The art historian James Elkins tells of his experience as one of four jurors for the 1990 exhibition "Revelations: Artists Look at Religions." It was a big show with several famous artists in it, including Andres Serrano, the maker of Piss Christ. But the jurors also had to slog through hundreds of submissions, looking at slides, reading statements, and scanning résumés. It was a daunting, numbing job. One submission caught their attention, and they were ready to accept it until they learned the artist was a nun, and her work, which the jurors had found quirky, was her vision of heaven. "Oh God," moaned one of the jurors, and they voted it down. Elkins was the only one to vote for it: "I wanted to accept it because it was religious, and religion was supposedly our theme."
This experience started Elkins thinking about "the exclusion of religious meaning in contemporary art," the subject of his book On the Strange Place of Religion in Contemporary Art, published in 2004 by Routledge. Elkins, who holds the E. C. Chadbourne Chair in the Department of Art History, Theory, and Criticism at the School of the Art Institute in Chicago, is a prolific—one is tempted to say profligate—scholar (see JamesElkins.com).
Anyone familiar with modern and contemporary art knows of its dearth of historic religious subjects and themes. Christianity, one of the great incubators of imagery in Western art, is notably but not entirely absent. When Christian subjects do appear, they are often treated—as with Piss Christ—in a transgressive and sensationalist manner. In On the Strange Place of Religion in Contemporary Art, Elkins gives an account of the decline of religious art, which by the beginning of the 20th century was effectively gone. Any art with religious imagery found in canonical modernity, Elkins insists, isn't really religious. So Salvador Dali's popular St. John of the Cross is not as much religious as it is "a matter of Dali's 'paranoiac-critical' surrealist method." By Elkins' account, religious subjects must be presented in a mode that is ironic, ambiguous, skeptical, or critical to qualify as art today. He acknowledges that outside the art world "there is a tremendous amount of religious art," but concludes his brief history of religion and art on this note: "As a rule ambitious, successful contemporary fine art is thoroughly non-religious. Most religious art—I'm saying this bluntly here because it needs to be said—is just bad art."

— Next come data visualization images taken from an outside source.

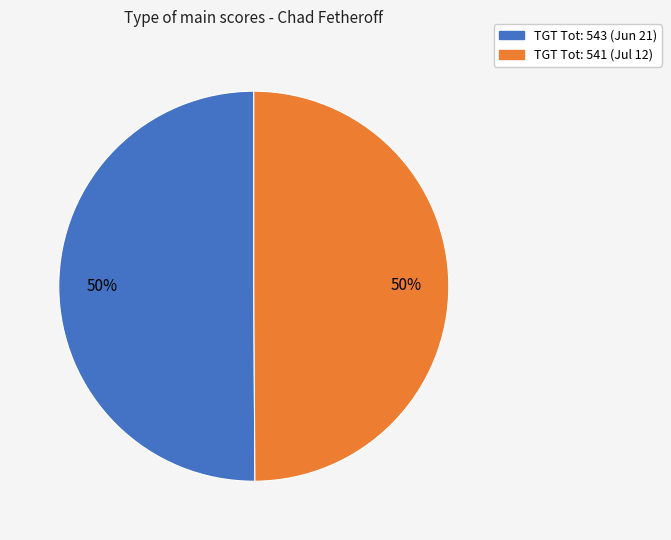

To the nearest percent, what is the average slice percentage?

50%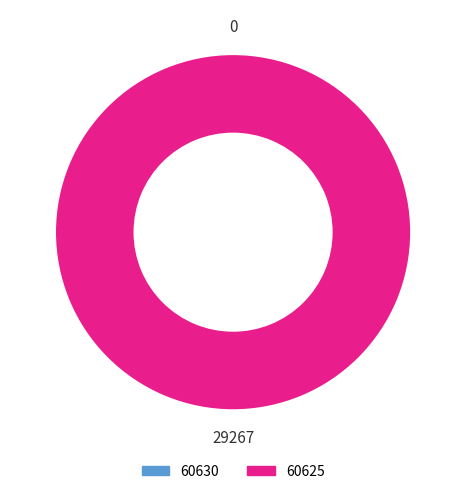

Do 60630 and 60625 together represent more than half of the pie?

Yes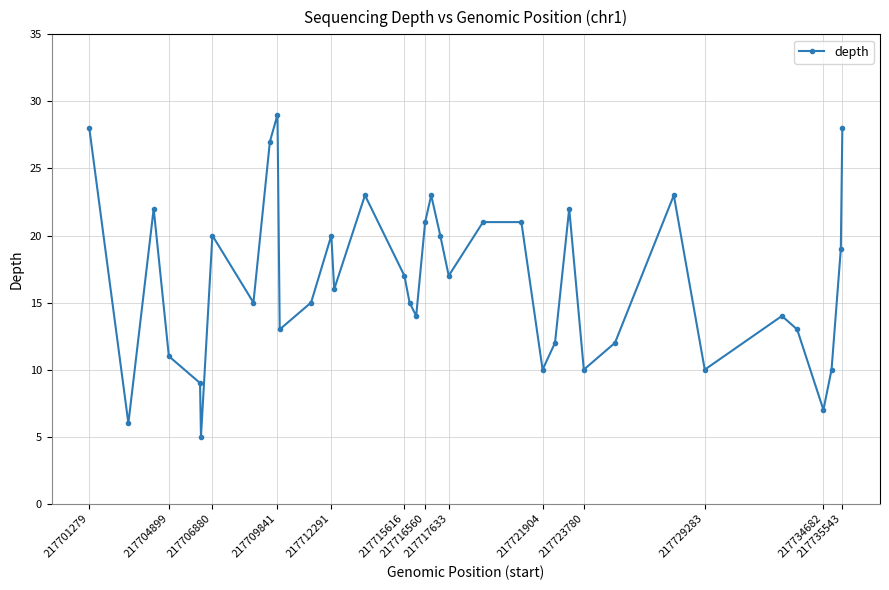

What is the smallest value displayed?

5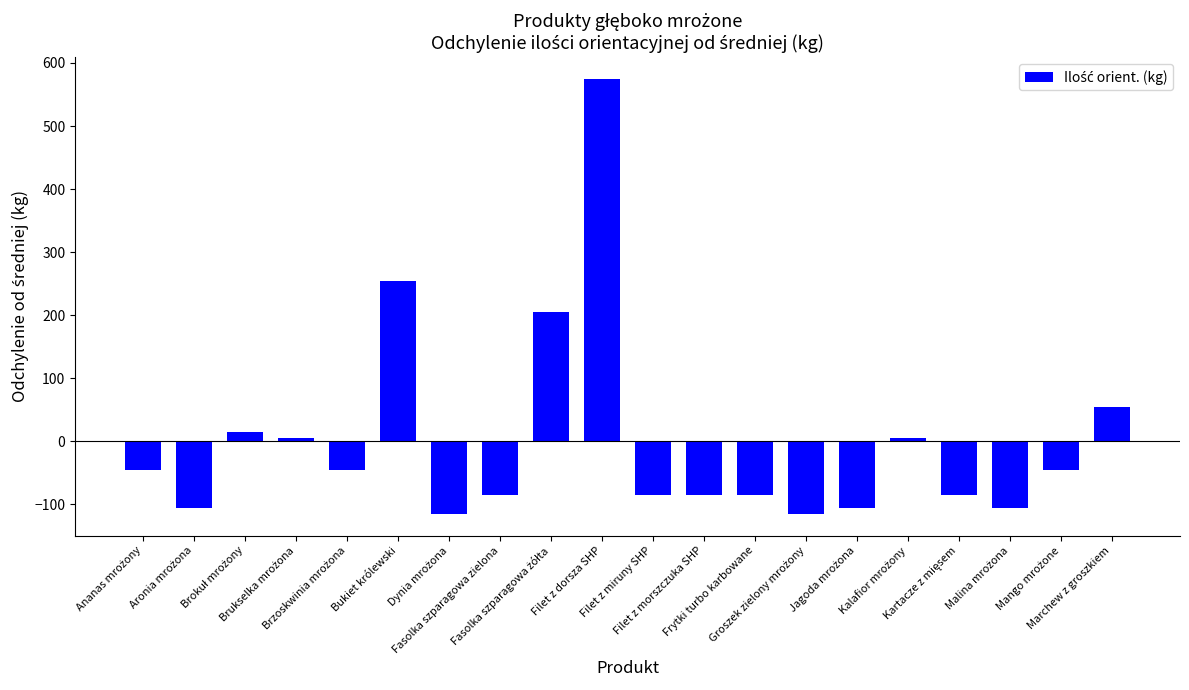

What is the value of the 14th bar from the left?

-115.5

To understand Elkins' judgments, it is important to know his definitions and purposes. The purposes were to "see if it is possible to adjust the existing discourses enough to make it possible to address both secular theorists and religionists," and to help students who are unaware of the religious resonances in their work. He characterizes the art world as a place "that is at once thronged with strong beliefs and nearly silent."
Elkins defines religion as "a named, non-cultic, major system of belief. In the art world … the religion in question is often Catholicism, and sometimes Protestantism. Rarely is it Judaism. Even more rarely, is it Islam or Buddhism." He distinguishes spirituality from religion because spirituality is private, subjective, often silent, and possibly unconscious. Religion may have spirituality, but spirituality need not be religious.
His definition of art is "institutional," encompassing the contents of galleries, museums, and publications devoted to contemporary art. It is not a preexisting philosophic definition applied to art but rather a description of prevailing acts and beliefs. One important aspect of his definition is that contemporary fine art is not just one kind of art amid other different but equal arts. It is the source of art, and all other kinds of art are derivative. He knows this is controversial, but argues that "quality and significance" as well as priority, invention, and history all belong to fine art, which influences the course and content of the other arts. This is one basis for his judgment that contemporary religious art doesn't pass muster, since it is often derivative of earlier fine art.